Canadian regulators are following their U.S. counterparts proposing the introduction of single-stock circuit breakers to avoid a repeat of the flash crash that seized markets earlier this year.
The Investment Industry Regulatory Organization of Canada is proposing to adopt single-stock circuit breakers for all securities listed on an exchange in Canada, including those that are inter-listed in the U.S. As with the US circuit breakers, when a stock’s price increases or decreases past a certain threshold, the circuit breaker would trigger a trading halt.
IIROC proposes a five minute halt for TSX-listed shares that move by 10% in less than five minutes, with the possibility that this could be extended in the case of a severe order imbalance. It proposes a 10-minute halt for the less liquid stocks listed on the TSX Venture and CNSX exchanges, triggered by a 20% price move over a 10-minute period.

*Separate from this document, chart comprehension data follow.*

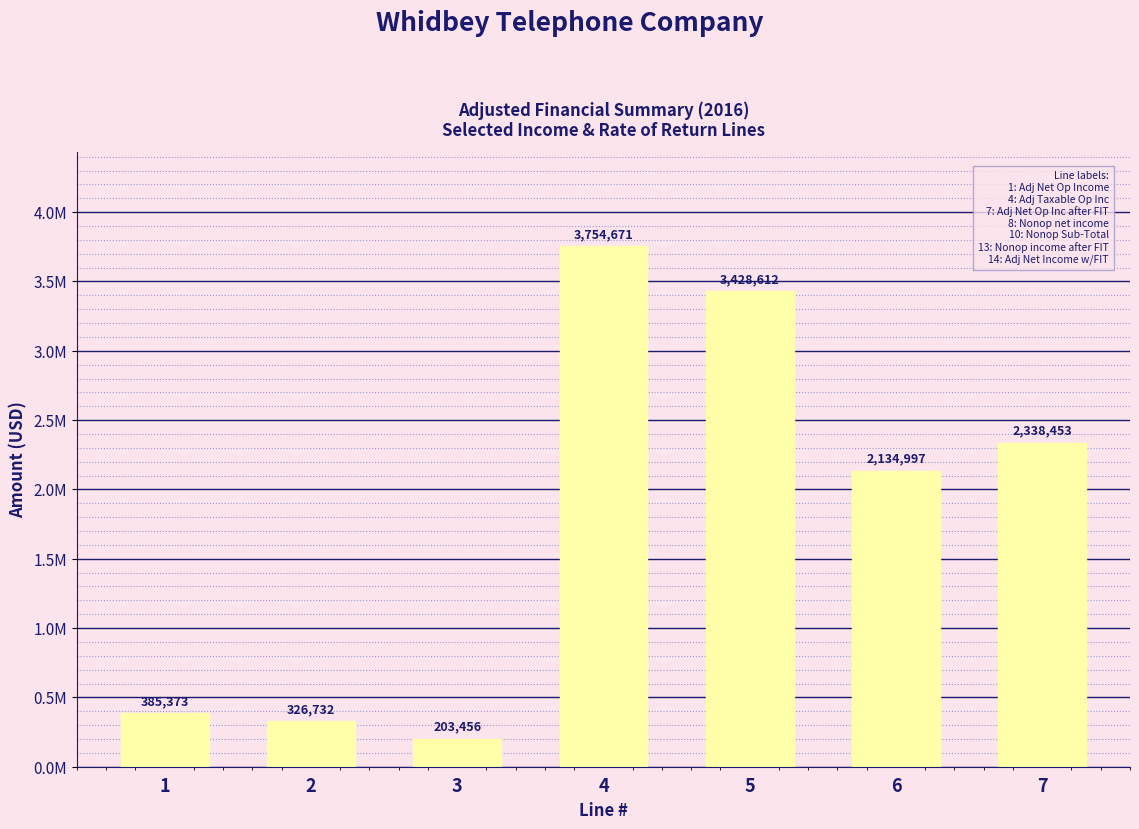

Does the chart contain stacked bars?

No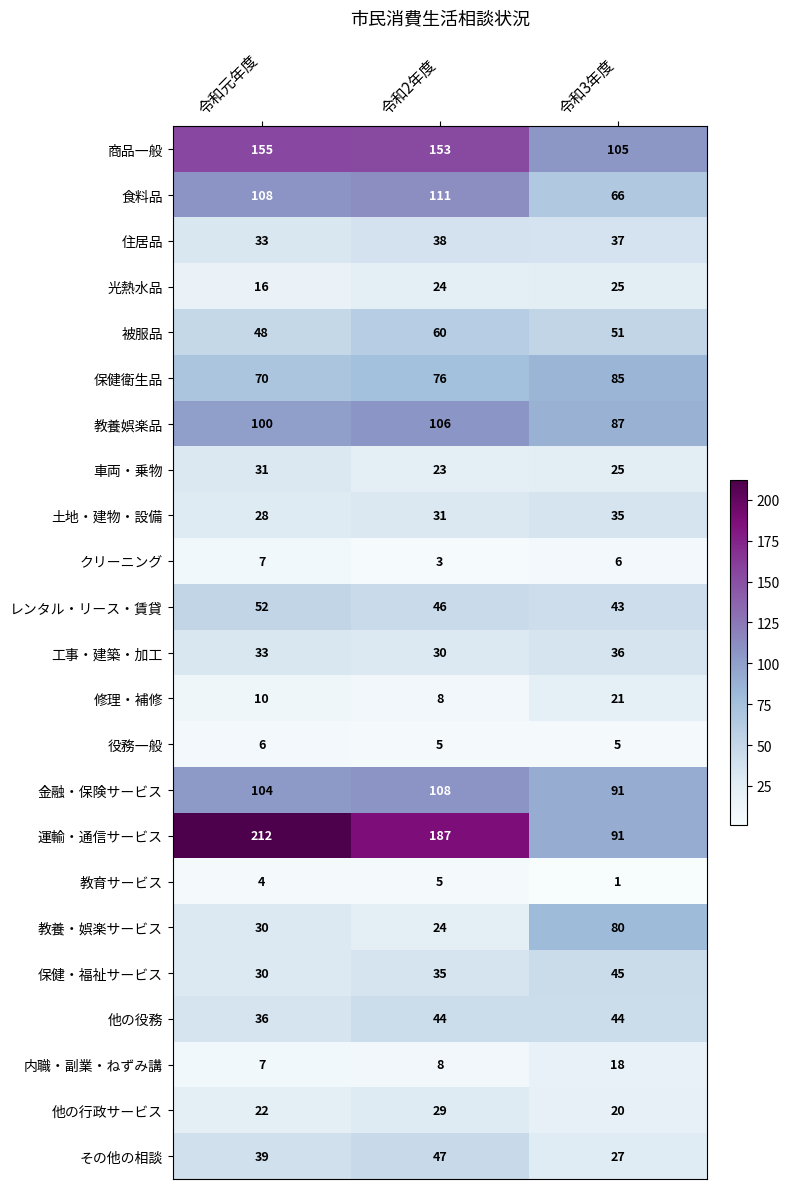

What is the total value across all series at 令和2年度?

1201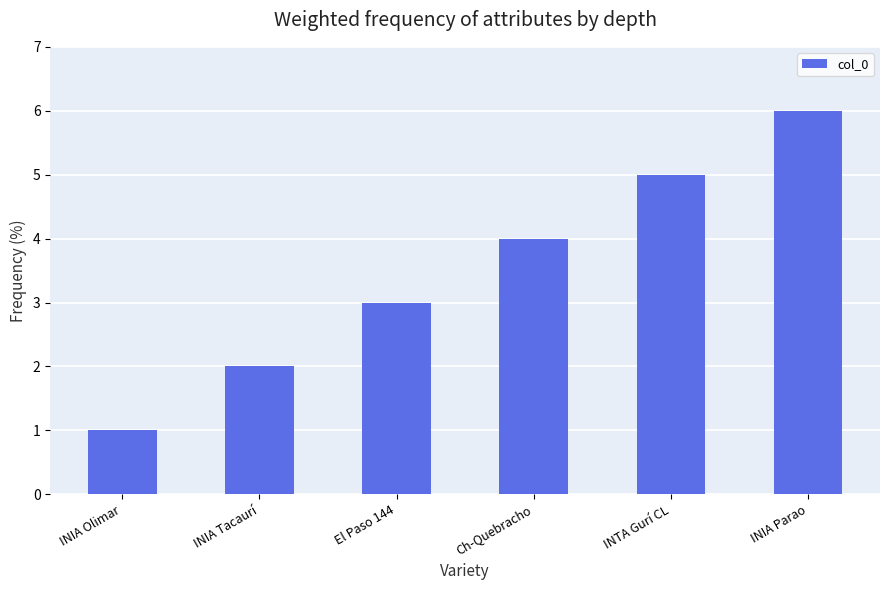

Rank the categories by value from highest to lowest.

INIA Parao, INTA Gurí CL, Ch-Quebracho, El Paso 144, INIA Tacaurí, INIA Olimar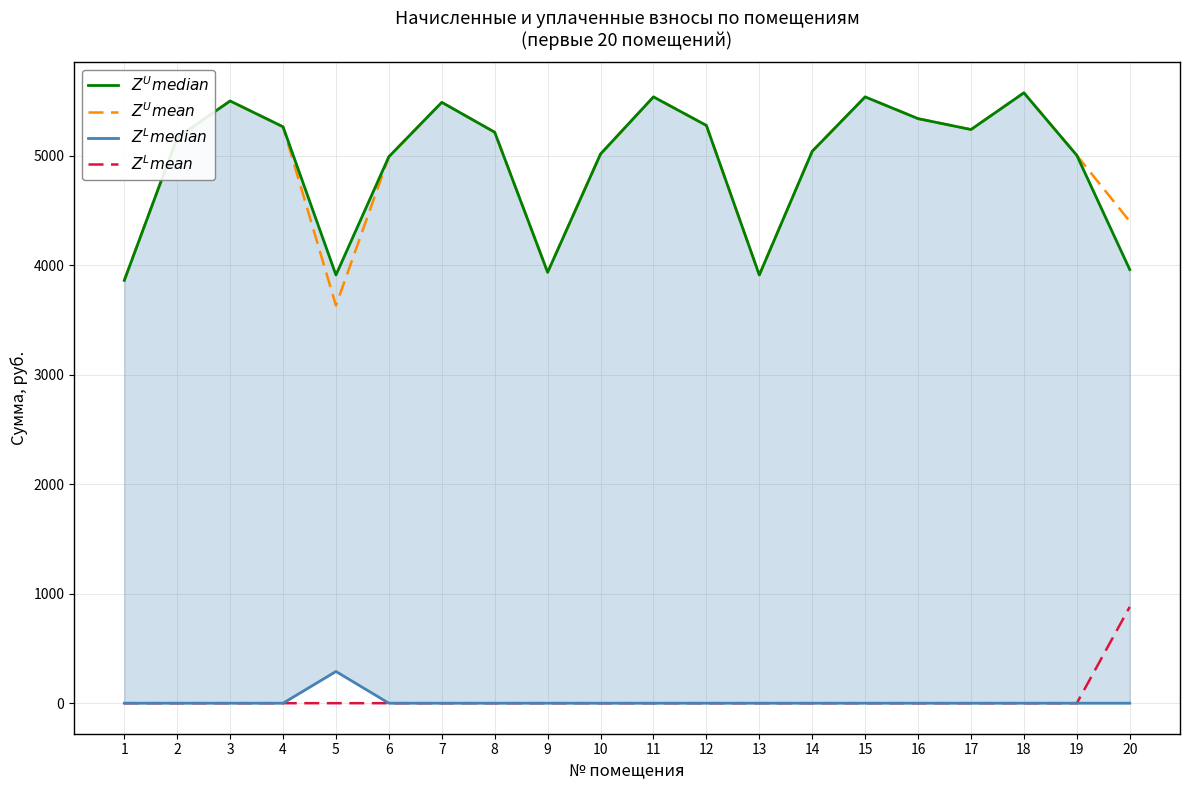

True or false: $Z^U$$median$ and $Z^L$$median$ cross at least once.

False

The circuit breakers would be in effect from 9:50 am to 3:40 pm ET.
The purpose of the mechanism, as with market-wide circuit breakers, is to pause rapid price movement that calls into question whether there is a “fair and orderly” market for a security. Regulators are introducing these tools in response to the “flash crash” on May 6, when a variety of stocks and ETFs saw their prices plunge very rapidly for no obvious reason; resulting in a number of broken trades.
IIROC notes that it already has the authority to delay, halt or suspend trading in particular securities. However, it says this practice “is not adequate where there is a need to halt trading in multiple securities across multiple marketplaces, all in a short window of time”.
The proposal is being issued for a 60-day comment period.